> _What the task asks_:
Extract every line of the items that contains the string "ankle", treating case as significant.

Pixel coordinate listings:
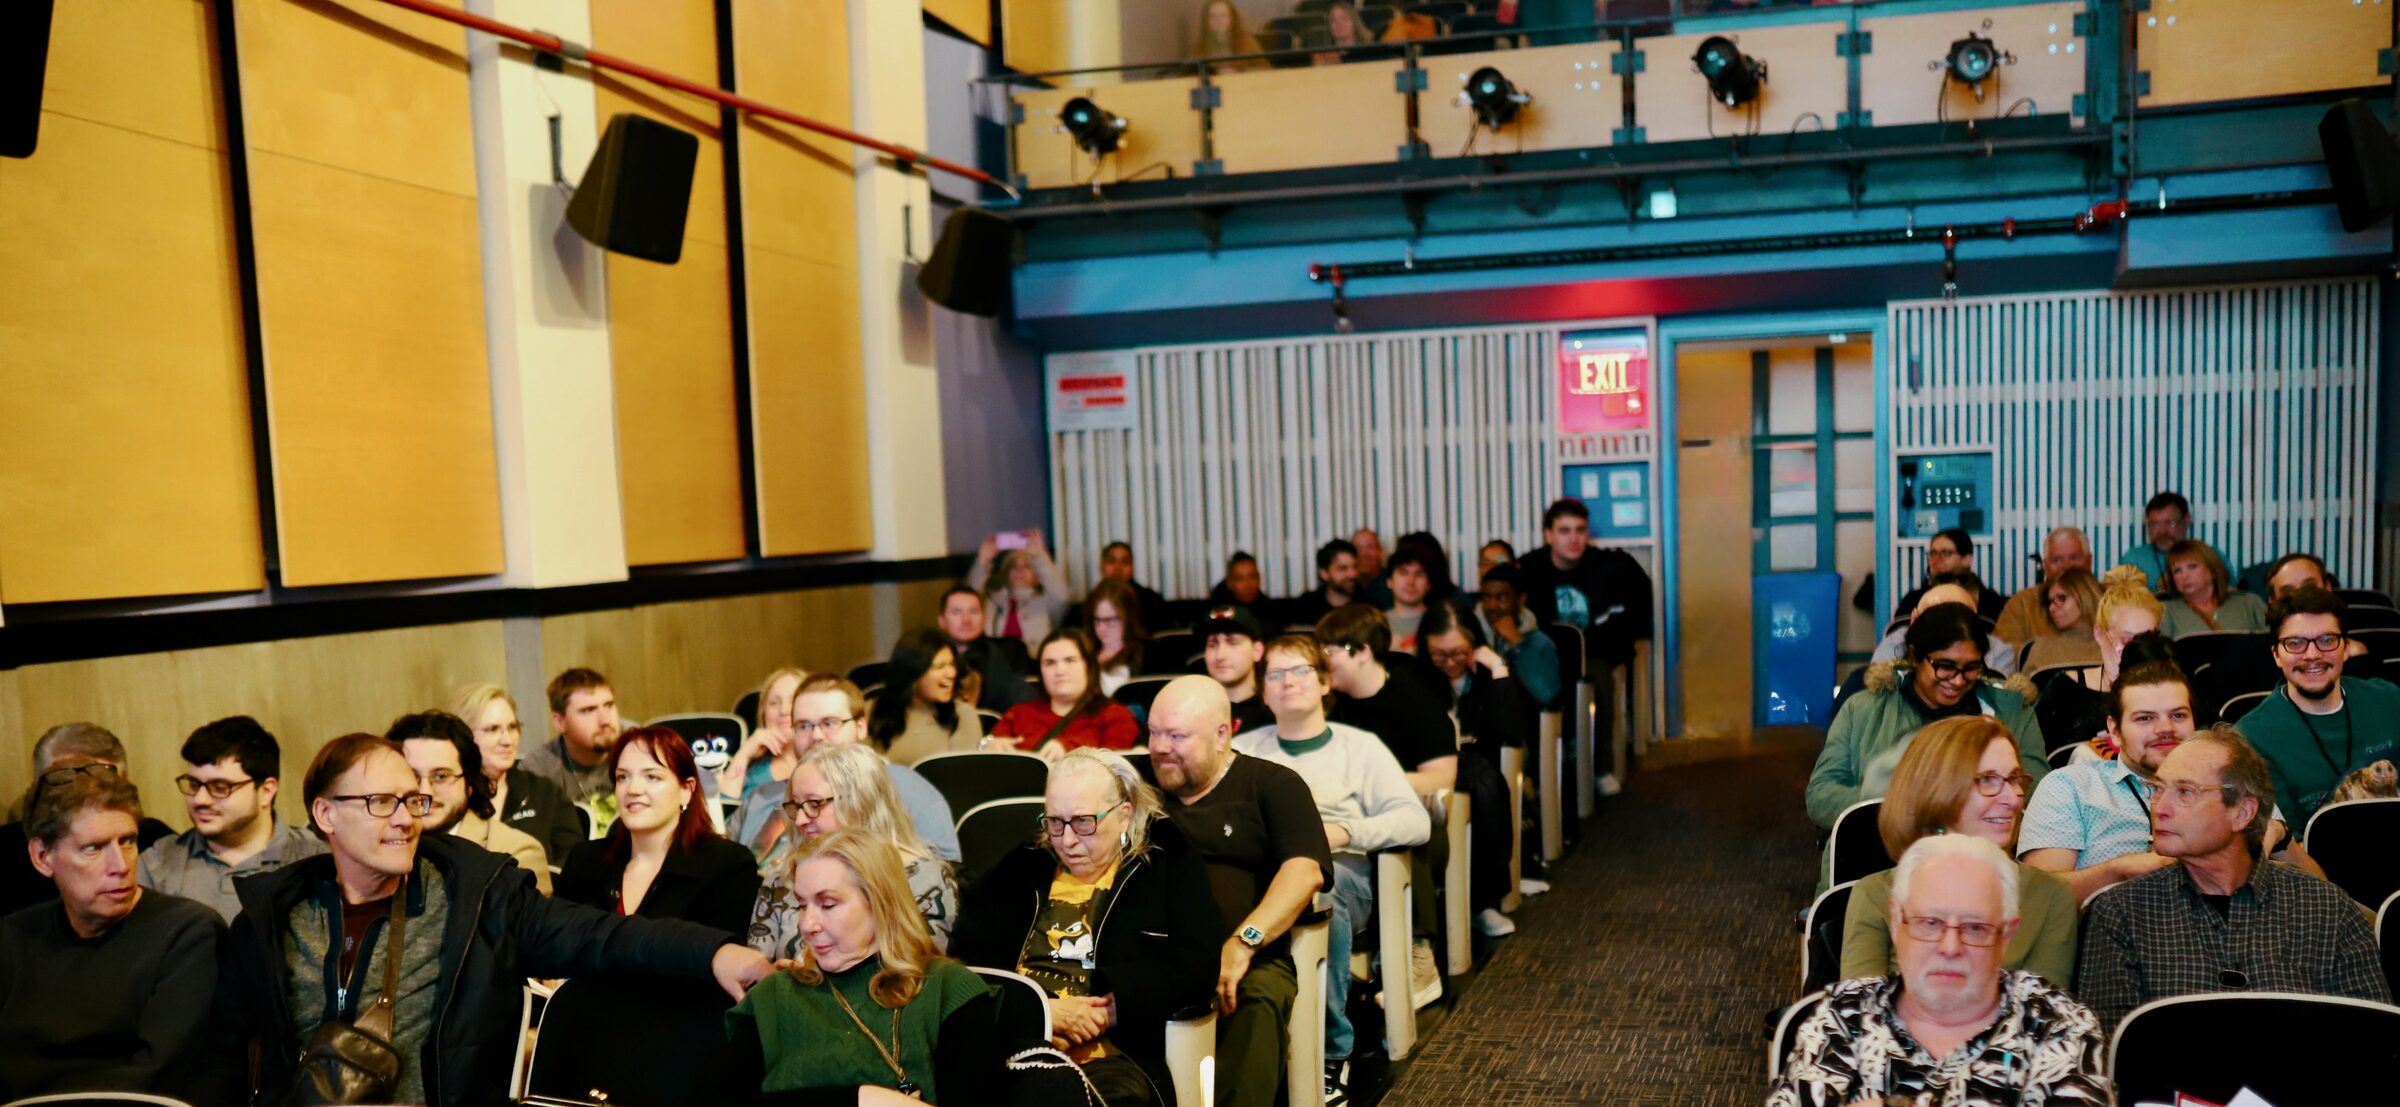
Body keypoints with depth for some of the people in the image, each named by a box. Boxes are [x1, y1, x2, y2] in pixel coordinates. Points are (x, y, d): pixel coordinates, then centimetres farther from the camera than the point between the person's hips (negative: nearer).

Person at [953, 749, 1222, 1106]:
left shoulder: (1169, 863, 12)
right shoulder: (1022, 866, 20)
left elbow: (1197, 968, 2)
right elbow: (967, 955, 10)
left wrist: (1113, 1008, -11)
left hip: (1108, 1055, -3)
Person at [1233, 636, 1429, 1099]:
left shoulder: (1359, 747, 15)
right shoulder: (1243, 749, 24)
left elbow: (1415, 821, 2)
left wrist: (1344, 832, -13)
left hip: (1342, 875, -1)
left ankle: (1332, 1051, -24)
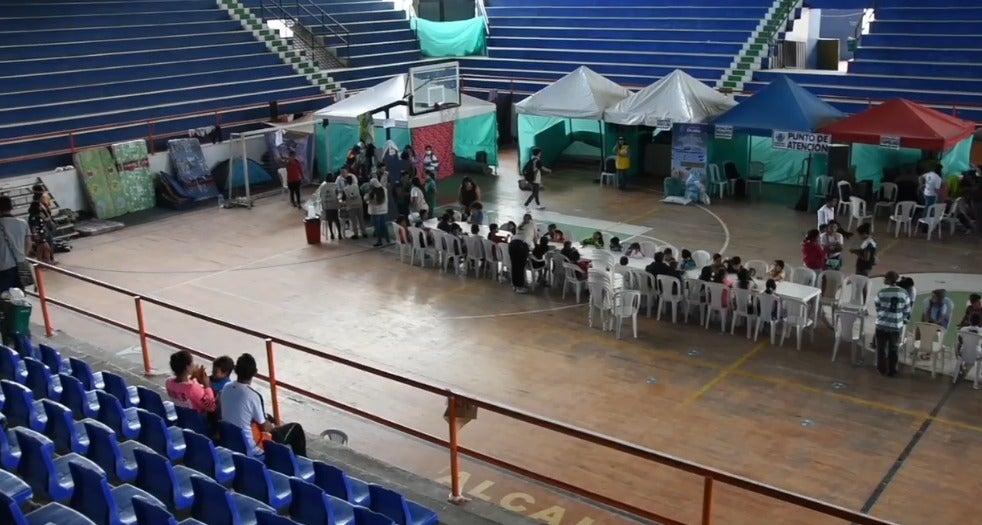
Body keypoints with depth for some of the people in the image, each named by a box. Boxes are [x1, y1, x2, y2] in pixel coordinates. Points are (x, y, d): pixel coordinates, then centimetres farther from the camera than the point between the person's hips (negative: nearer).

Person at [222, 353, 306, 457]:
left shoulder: (226, 388, -6)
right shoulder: (253, 396, -27)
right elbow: (265, 427, -16)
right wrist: (274, 426, 7)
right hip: (251, 449, -7)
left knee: (268, 418, 31)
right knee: (295, 429, 7)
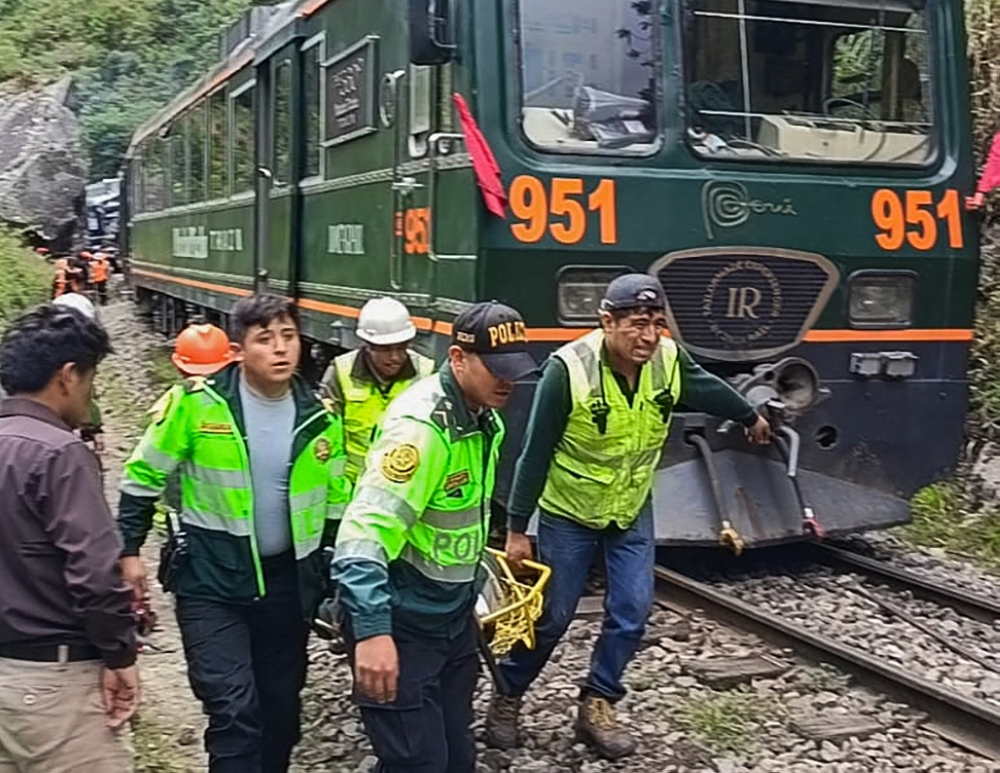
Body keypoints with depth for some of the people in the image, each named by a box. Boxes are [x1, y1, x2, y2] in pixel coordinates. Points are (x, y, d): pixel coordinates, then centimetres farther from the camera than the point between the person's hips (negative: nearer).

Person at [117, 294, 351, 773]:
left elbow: (336, 502, 11)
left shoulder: (318, 418, -1)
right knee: (234, 707, -12)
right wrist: (128, 550, -3)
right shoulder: (197, 403, -13)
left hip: (287, 581, 4)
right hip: (211, 580, -4)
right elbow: (144, 477, -2)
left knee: (280, 703, 16)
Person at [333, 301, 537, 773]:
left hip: (453, 612, 9)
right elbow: (364, 532, -33)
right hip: (401, 623, -9)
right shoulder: (420, 425, -25)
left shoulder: (483, 414, 4)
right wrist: (371, 630, -42)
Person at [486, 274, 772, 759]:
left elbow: (710, 390, 10)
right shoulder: (568, 370, -28)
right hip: (568, 514, -4)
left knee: (631, 613, 1)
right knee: (551, 617, 5)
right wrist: (517, 529, -17)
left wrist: (751, 418, 27)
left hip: (632, 513, 4)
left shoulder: (669, 361, -14)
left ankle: (596, 709, 18)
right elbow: (535, 455, -21)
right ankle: (506, 698, 28)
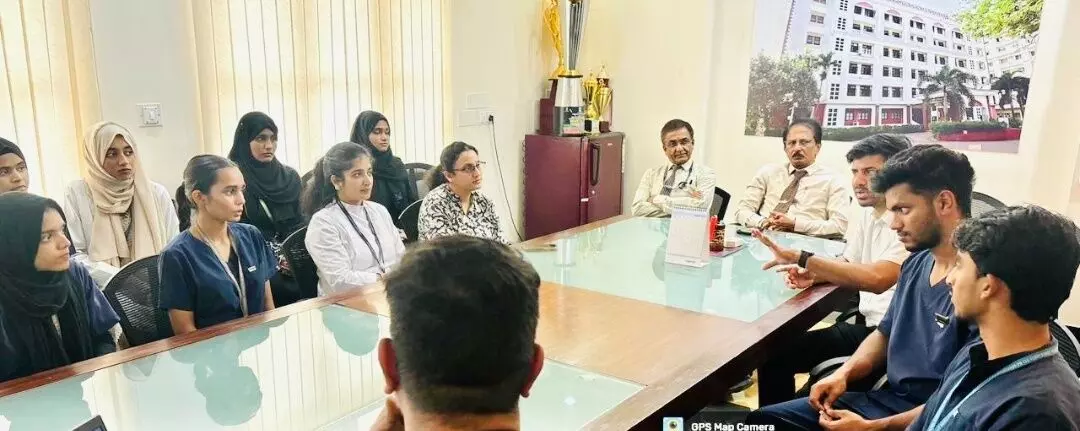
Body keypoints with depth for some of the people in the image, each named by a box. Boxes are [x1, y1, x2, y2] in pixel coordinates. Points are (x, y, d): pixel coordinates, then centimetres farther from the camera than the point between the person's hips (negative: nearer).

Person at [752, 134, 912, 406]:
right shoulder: (866, 214, 7)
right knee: (775, 351, 1)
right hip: (866, 324, 8)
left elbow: (877, 278, -34)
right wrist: (813, 274, -4)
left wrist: (802, 258, -32)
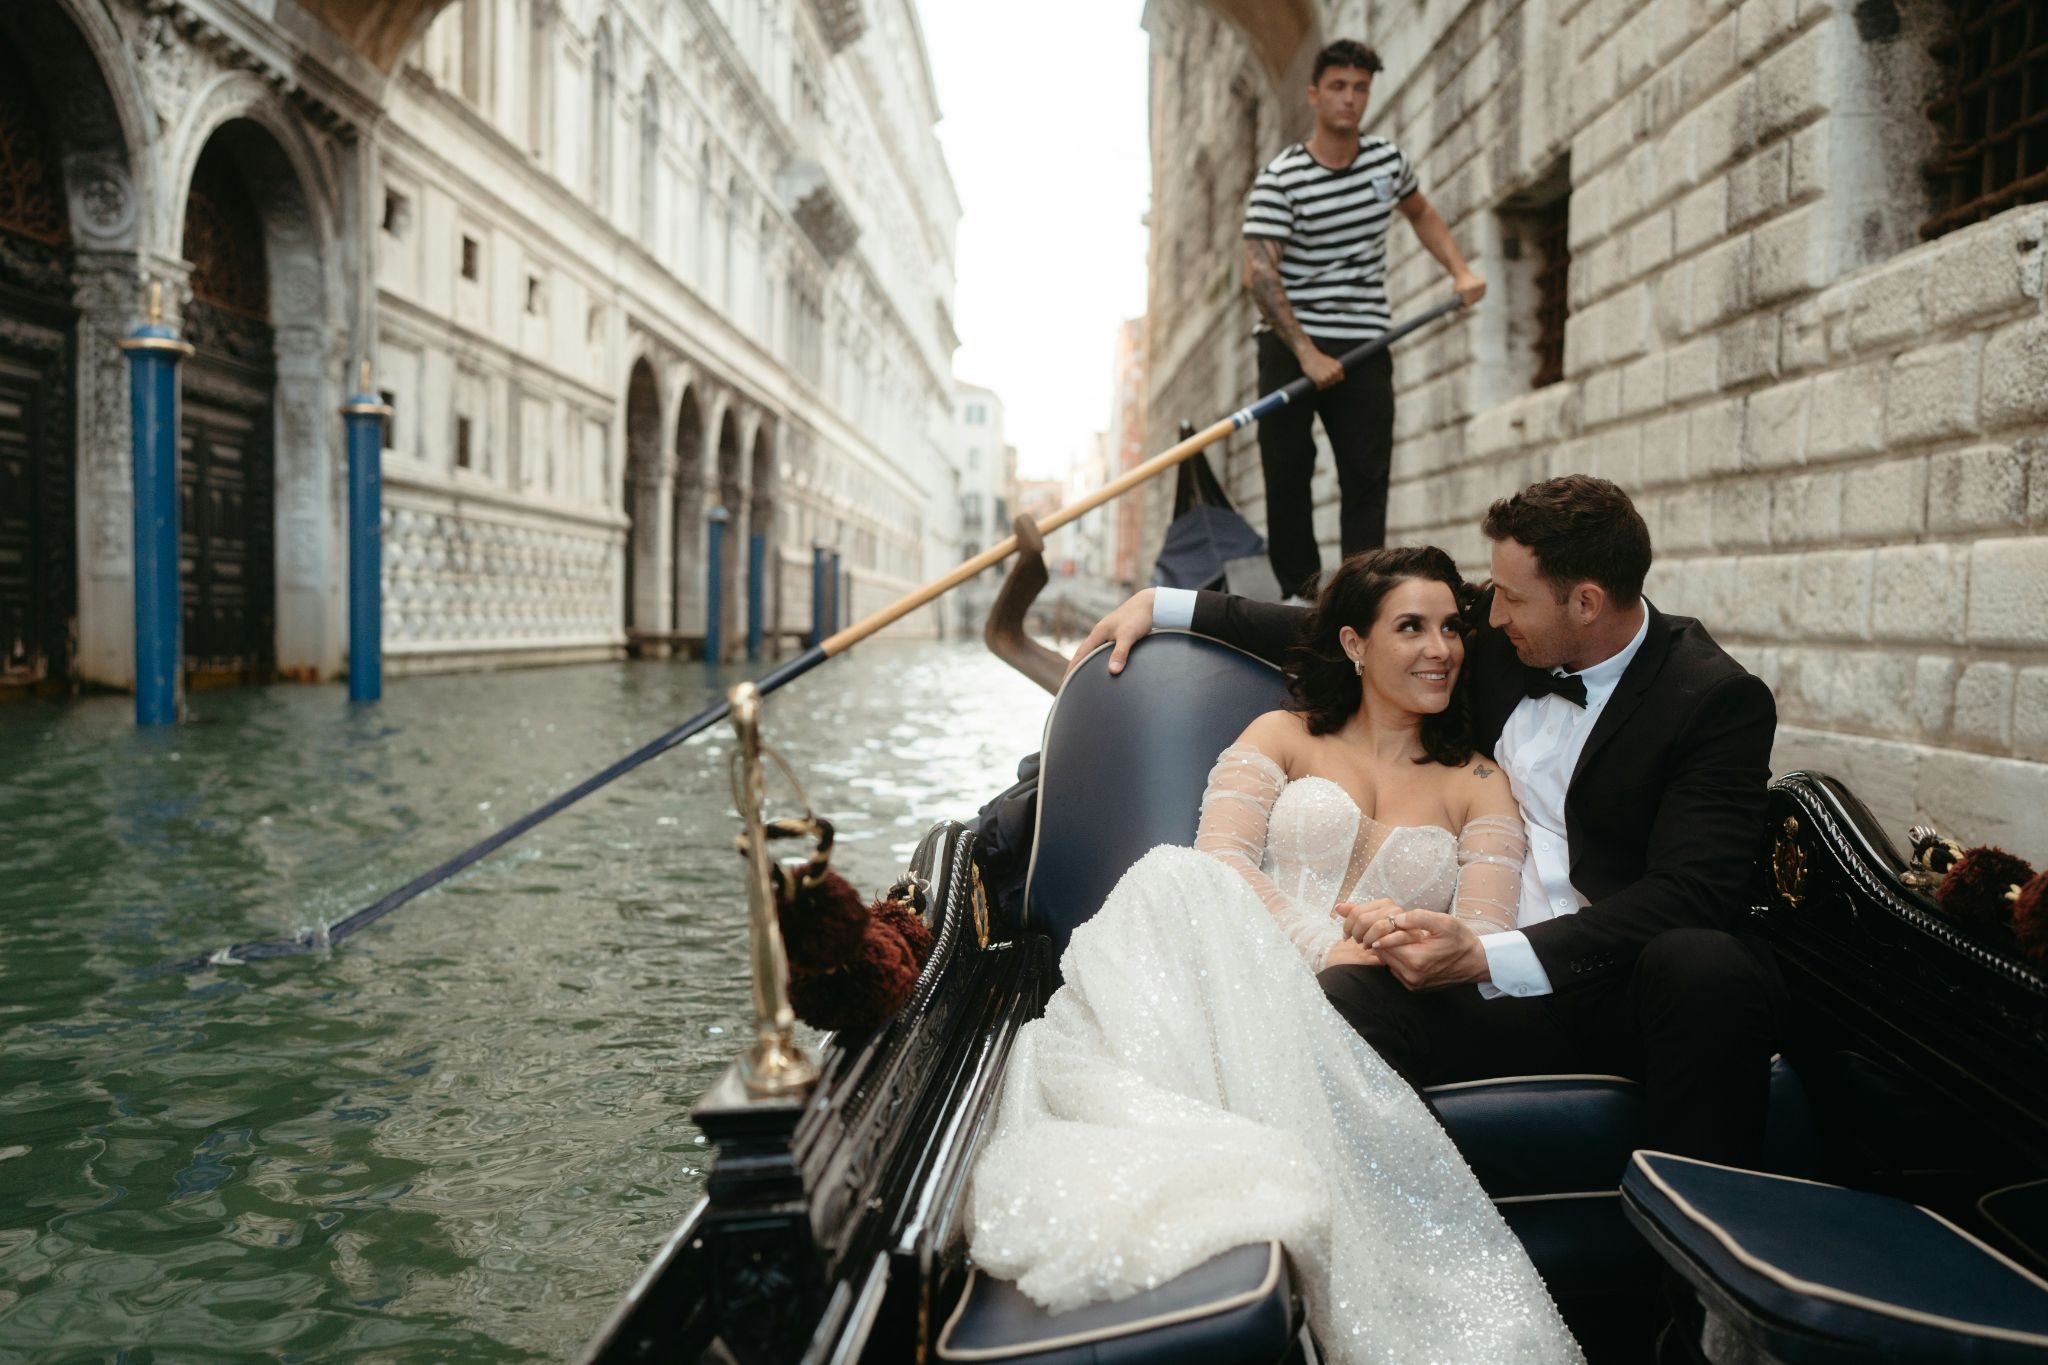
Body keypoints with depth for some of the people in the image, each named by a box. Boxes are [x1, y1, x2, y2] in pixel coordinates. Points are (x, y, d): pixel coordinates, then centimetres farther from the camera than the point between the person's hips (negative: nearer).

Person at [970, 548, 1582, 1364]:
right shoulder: (1283, 737, 20)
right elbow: (1220, 856, 2)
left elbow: (1485, 943, 8)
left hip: (1359, 1029, 0)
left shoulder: (1478, 786, 22)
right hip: (1248, 977, 1)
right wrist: (1324, 945, -15)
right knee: (1178, 880, -35)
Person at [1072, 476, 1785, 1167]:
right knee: (1339, 999, -29)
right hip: (1488, 980, 2)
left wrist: (1486, 958, -27)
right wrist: (1164, 605, 20)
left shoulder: (1723, 701, -5)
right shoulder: (1498, 635, 9)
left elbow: (1688, 893, -16)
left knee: (1705, 962, -37)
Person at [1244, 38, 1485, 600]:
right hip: (1289, 343, -3)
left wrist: (1460, 271, 11)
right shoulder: (1279, 178, -9)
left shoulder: (1388, 160, 7)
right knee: (1286, 471, -3)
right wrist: (1306, 353, -26)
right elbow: (1258, 270, -18)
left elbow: (1421, 213, 27)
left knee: (1367, 476, -4)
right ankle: (1297, 591, 9)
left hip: (1364, 343, 3)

> _Task solution_:
left ankle: (1332, 1051, -24)
left ankle: (596, 709, 18)
right ankle: (506, 698, 28)
right ankle: (1297, 591, 9)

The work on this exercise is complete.